By Victoria Raish, graduate assistant, Knowledge Commons
(Raish is a Ph.D. candidate in Learning, Design, and Technology, Learning and Performance Systems)

As many of you are probably aware the Penn State Pattee Paterno Libraries renovated and opened the Knowledge Commons in the fall of 2012. Since this time the space has proved to be a very popular destination among students and if you walk in on a typical academic day the space is likely to be full. What you might not be aware of is that since the Fall of 2014 the library made the decision to add a graduate assistant under the tutelage of Joe Fennewald, head of the Knowledge Commons, to develop a research agenda around this space.

As part of this research we have created a comprehensive ethnographic study of informal learning spaces on campus. One of the challenges of studying informal learning spaces is how to assess them. There have been calls to assess how these spaces impact student learning. However, because the spaces are informal and authentic, it proves to be a challenge to control confounding variables enough to attribute student use of the space to improved learning outcomes for them. However, one way that we can assess informal learning spaces is to observe student behavior across many spaces on campus.
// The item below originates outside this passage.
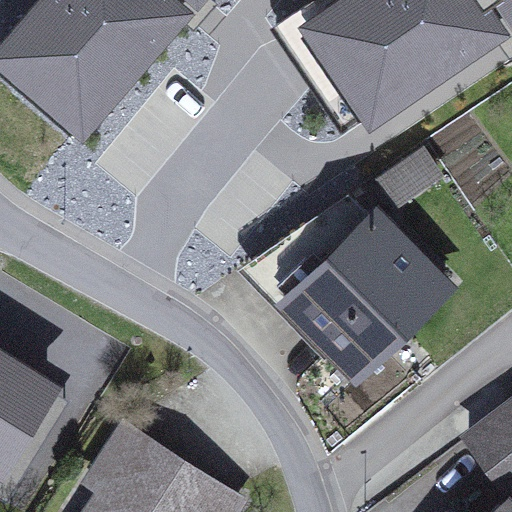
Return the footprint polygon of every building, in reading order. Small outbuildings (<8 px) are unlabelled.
[(187,0),(30,0),(0,36),(0,48),(86,121),(187,0)] [(511,0),(321,0),(304,12),(373,113),(511,18),(511,0)] [(398,199),(443,172),(428,147),(383,173),(398,199)] [(266,265),(287,286),(375,201),(355,180),(266,265)] [(383,204),(281,307),(359,384),(462,280),(383,204)] [(0,347),(0,475),(3,478),(61,385),(0,347)] [(511,511),(511,401),(459,444),(486,479),(443,511),(511,511)] [(135,440),(89,511),(230,511),(236,504),(135,440)]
Our research agenda focused on student behavior in the Knowledge Commons, in the Paterno Reading Room, and in the Pollock Computer Lab. The driving force behind this decision was that many studies have looked at student behavior within a ‘typical’ knowledge commons space but have limited their study to that space. By looking across spaces we are better able to assess if the behavior exhibited in students in the Knowledge Commons is similar or different than the behavior of students in other informal learning spaces. Our methodological toolkit involves:

1. Seating sweeps of the space where we keep a checklist of student possessions and activities

2. Focused field observations of the spaces

3. A survey of typical behavior

4. A Google Analytic analysis run by Alex Brown, another graduate assistant of the libraries, looking at Penn State Library websites visited while in the Knowledge Commons or Pollock Computer Lab

5. Interviews with students who choose to study in these three spaces.

As a result of this research we hope to add knowledge on how students are using specific informal learning spaces and why they choose to use these spaces. We are happy to say that the assistantship has been extended into the 2015/2016 school year and are moving in the direction of studying collaborative activity in the group study rooms within the Knowledge Commons.